The semi-official name of the blue thing on Tony Stark’s chest is the Repulsor Tech node. And it’s more of science fact than fiction – nuclear batteries have been around for decades! Nope, these babies aren’t nuclear reactors like those in Fukushima and Chernobyl, rather they are real batteries that rely on radioactive decay of atomic isotopes instead of chemical reactions.
So are you still with me? If not, let it suffice to say that nuclear batteries have been used to power deep space probes like Voyager and Galileo, as well as your grandfather’s pacemaker. The type of nuclear battery used in these applications is called the radioisotope thermoelectric generator or RTG. It turns out that those who got their pacemakers back in the 70’s had a lot in common with Tony Stark. Aside from them being quite old, they also owe their superhuman strength on nuclear batteries that they wear on their heart.
The RTG powered pacemakers of old used a radioactive metal, the plutonium-238 isotope in particular, to make electricity to keep ticking. The nice thing is that it would take a lifetime, or maybe two, to run out. Problem is, like what we saw in Ironman, is that the same thing that gives the wearer life also turns out to be highly toxic. Plutonium is one of the most toxic elements known to mankind and a microgram of the stuff could kill you instantly. With proper shielding and packaging, it is so safe that even pregnant women could wear them. This is why 4 decade old nuclear pacemakers are still ticking until today, even if their recipients may no longer be.
But then, there is more than one way to skin a cat, err, to make electricity from radioactive isotopes. Instead of relying on heat like the RTGs of old, betavoltaic devices make electricity directly from the radioactive decay. It’s pretty much like a solar cell with its own sun. Instead of using toxic plutonium, these kinds of batteries use hydrogen, nickel or strontium. They all emit beta rays as they decay, and none of the deadly gamma rays that would kill you. Nope, they will not turn you into The Hulk, no matter what you do.
Of the three, it is the hydrogen based batteries that are already available. These batteries use the isotope tritium, and are supplied by at least one battery manufacturer to the military and industry to provide a small amount of electricity for a very long period of time. Unfortunately, these are only able to provide nano watts as of the moment.
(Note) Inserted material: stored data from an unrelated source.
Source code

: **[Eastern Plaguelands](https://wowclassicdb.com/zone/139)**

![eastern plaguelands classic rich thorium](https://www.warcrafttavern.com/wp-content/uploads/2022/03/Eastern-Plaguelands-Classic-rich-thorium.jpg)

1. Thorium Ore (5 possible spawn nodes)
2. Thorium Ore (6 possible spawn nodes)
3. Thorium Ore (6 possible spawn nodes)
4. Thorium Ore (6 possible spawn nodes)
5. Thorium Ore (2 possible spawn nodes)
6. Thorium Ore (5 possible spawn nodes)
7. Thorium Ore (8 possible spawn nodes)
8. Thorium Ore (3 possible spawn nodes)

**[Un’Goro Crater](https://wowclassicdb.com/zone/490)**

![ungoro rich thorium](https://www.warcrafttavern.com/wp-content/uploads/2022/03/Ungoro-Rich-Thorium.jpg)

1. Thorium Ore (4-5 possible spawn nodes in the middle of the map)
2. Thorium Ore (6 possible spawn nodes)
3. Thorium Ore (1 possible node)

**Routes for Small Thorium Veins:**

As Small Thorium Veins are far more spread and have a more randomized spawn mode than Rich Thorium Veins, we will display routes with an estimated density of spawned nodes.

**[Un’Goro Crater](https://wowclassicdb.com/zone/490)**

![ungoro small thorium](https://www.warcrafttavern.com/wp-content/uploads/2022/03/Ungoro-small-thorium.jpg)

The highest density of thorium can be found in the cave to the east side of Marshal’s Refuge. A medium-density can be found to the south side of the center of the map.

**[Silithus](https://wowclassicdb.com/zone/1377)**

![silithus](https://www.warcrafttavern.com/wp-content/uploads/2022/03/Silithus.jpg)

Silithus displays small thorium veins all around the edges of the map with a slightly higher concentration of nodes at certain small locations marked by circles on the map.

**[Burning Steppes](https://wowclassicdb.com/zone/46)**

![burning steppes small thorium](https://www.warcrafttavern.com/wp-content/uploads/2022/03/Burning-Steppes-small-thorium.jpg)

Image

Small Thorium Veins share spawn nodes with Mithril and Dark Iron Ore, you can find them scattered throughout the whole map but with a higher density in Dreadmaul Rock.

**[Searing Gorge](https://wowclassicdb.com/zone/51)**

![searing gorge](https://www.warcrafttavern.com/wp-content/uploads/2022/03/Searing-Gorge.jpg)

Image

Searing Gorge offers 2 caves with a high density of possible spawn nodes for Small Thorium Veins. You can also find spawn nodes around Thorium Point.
Just the same, like in Ironman, this kind of technology didn’t escape the military’s eye. Troops have long been held down by the fact that they had to lug around a lot of power, in addition to firepower. In fact, it’s not unusual for a trooper to carry 30 pounds (13.6 kilograms) of batteries into the battlefield to power up radios and sensors. This is a lot of dead weight that gets our soldiers killed, especially in the summer heat of Iraq and Afghanistan. The problem is so acute that the Defense Science Board said that “nuclear batteries” are essential for the U.S. military to operate in the 21st century.
Along these lines, the Army Research Laboratory developed a nuclear battery that matches their existing BA-5590 battery pack in size, using the same connector, but this time lasting 13 years. Now that’s longer than what it takes to look for WMD, if they actually exist in Iraq.
The problem crops up when it’s time to throw them away. Like anyone who’s not hiding under a rock knows, there comes a time when the battery eventually ends up dead and can no longer be brought back to life. Now, if the battery uses a radioactive material to generate power, that can be a huge problem. But while they are non-fissile and are useless as bomb material, they are still radioactive and are so for a very long time.
Just the same, the Establishment seems all but hell bent on using these babies. In the meantime, we can only hope that real heroes emerge to stop the madness, and they need not be Ironmen.